• _YOUR ASSIGNMENT_:
Pull out the stretch of material from its very start through the line containing "sehr beeindruckt und", including both ends, and reproduce those lines character for character.

• _DATA SUPPLIED_:

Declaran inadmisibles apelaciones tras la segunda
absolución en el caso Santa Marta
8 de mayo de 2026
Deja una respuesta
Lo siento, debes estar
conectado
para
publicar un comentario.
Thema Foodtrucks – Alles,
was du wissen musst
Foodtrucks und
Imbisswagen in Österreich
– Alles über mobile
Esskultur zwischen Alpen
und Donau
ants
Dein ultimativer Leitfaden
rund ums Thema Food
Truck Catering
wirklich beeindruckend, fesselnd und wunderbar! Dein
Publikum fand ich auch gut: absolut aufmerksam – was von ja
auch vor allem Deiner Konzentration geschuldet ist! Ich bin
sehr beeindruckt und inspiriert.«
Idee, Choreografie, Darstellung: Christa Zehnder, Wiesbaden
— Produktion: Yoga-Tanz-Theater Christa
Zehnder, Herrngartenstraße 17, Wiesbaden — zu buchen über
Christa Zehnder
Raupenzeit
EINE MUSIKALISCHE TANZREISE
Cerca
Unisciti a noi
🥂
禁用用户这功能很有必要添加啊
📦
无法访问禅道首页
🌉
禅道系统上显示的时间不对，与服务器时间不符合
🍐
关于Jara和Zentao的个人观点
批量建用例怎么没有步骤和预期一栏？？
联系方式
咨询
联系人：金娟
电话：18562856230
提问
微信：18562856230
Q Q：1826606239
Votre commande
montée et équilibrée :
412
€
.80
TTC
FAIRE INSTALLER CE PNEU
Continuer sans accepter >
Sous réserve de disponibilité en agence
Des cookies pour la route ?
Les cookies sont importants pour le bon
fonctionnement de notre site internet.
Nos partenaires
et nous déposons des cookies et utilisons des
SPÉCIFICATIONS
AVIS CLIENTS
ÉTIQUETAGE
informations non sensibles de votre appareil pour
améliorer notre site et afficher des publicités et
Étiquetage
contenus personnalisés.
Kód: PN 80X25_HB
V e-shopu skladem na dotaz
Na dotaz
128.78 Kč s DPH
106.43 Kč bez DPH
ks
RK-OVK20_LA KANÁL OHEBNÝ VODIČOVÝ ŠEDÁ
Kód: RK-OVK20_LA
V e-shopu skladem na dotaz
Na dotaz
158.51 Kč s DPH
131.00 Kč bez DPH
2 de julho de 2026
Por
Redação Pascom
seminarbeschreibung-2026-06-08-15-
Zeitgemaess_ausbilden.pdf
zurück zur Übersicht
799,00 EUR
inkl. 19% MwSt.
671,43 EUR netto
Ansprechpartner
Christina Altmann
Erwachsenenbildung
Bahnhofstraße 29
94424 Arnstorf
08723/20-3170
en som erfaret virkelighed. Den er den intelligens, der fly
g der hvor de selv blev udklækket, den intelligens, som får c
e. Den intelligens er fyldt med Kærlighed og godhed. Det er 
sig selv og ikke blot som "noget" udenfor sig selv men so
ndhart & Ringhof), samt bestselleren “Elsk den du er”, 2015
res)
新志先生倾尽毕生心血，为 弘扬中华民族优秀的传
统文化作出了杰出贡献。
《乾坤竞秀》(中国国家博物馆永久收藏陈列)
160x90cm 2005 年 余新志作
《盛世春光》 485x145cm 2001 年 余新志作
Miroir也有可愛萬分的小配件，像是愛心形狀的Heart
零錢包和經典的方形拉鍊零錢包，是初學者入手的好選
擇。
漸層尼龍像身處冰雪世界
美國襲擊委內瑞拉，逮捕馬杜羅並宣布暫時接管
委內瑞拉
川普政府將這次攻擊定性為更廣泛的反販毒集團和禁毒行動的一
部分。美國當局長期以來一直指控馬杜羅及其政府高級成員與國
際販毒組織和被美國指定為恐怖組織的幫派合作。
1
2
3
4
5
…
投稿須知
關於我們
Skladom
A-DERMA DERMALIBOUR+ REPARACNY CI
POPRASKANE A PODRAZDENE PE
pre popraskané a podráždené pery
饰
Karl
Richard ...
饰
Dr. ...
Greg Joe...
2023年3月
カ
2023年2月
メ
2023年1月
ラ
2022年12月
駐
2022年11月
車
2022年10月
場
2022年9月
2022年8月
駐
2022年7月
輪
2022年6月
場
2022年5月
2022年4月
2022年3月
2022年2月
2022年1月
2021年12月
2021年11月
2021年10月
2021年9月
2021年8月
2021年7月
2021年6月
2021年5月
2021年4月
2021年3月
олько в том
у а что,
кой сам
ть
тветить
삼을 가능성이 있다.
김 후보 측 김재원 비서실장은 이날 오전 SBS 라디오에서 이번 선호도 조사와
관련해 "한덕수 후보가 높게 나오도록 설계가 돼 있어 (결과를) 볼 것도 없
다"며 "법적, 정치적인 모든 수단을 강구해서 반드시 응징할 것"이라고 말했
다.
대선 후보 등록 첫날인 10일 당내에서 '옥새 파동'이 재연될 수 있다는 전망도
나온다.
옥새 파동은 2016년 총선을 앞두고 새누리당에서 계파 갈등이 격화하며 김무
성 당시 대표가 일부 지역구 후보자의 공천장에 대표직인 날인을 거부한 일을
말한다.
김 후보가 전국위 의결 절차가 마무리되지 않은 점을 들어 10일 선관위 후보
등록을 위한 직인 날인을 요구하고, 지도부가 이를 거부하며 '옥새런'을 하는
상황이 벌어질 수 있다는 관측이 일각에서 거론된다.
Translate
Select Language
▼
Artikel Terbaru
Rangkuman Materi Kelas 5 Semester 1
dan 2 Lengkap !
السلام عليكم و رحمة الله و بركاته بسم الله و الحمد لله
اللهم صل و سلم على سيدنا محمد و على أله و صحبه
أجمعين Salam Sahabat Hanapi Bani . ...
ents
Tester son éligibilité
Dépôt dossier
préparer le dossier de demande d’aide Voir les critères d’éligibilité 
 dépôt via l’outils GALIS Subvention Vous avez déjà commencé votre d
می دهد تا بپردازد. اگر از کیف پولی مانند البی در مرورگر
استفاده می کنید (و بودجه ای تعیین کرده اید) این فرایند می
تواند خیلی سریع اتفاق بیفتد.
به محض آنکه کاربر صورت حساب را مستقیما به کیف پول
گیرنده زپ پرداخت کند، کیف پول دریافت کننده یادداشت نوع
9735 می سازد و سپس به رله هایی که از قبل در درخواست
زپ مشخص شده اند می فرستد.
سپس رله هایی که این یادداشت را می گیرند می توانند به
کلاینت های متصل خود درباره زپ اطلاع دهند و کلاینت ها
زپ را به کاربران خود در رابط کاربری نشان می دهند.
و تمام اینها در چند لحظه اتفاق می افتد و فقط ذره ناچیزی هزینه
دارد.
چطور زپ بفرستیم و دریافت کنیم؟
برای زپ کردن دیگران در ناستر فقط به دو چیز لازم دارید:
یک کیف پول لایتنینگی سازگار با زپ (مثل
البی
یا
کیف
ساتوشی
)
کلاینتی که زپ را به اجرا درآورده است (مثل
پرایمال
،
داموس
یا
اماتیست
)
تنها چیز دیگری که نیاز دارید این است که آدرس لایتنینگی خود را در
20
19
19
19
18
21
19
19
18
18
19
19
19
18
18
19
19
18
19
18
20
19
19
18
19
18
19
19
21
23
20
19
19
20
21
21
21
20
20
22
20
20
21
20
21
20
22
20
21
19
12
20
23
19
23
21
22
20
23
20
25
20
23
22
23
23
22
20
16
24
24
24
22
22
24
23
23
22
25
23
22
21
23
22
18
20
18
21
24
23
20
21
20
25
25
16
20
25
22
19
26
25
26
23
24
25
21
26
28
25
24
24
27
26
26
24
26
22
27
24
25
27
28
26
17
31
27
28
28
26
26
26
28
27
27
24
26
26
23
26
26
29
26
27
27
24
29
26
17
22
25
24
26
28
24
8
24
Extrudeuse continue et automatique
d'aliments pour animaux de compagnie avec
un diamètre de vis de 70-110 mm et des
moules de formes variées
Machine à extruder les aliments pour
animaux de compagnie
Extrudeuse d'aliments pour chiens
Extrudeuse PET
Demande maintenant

• _SOLUTION TO THIS EXERCISE_:
Declaran inadmisibles apelaciones tras la segunda
absolución en el caso Santa Marta
8 de mayo de 2026
Deja una respuesta
Lo siento, debes estar
conectado
para
publicar un comentario.
Thema Foodtrucks – Alles,
was du wissen musst
Foodtrucks und
Imbisswagen in Österreich
– Alles über mobile
Esskultur zwischen Alpen
und Donau
ants
Dein ultimativer Leitfaden
rund ums Thema Food
Truck Catering
wirklich beeindruckend, fesselnd und wunderbar! Dein
Publikum fand ich auch gut: absolut aufmerksam – was von ja
auch vor allem Deiner Konzentration geschuldet ist! Ich bin
sehr beeindruckt und inspiriert.«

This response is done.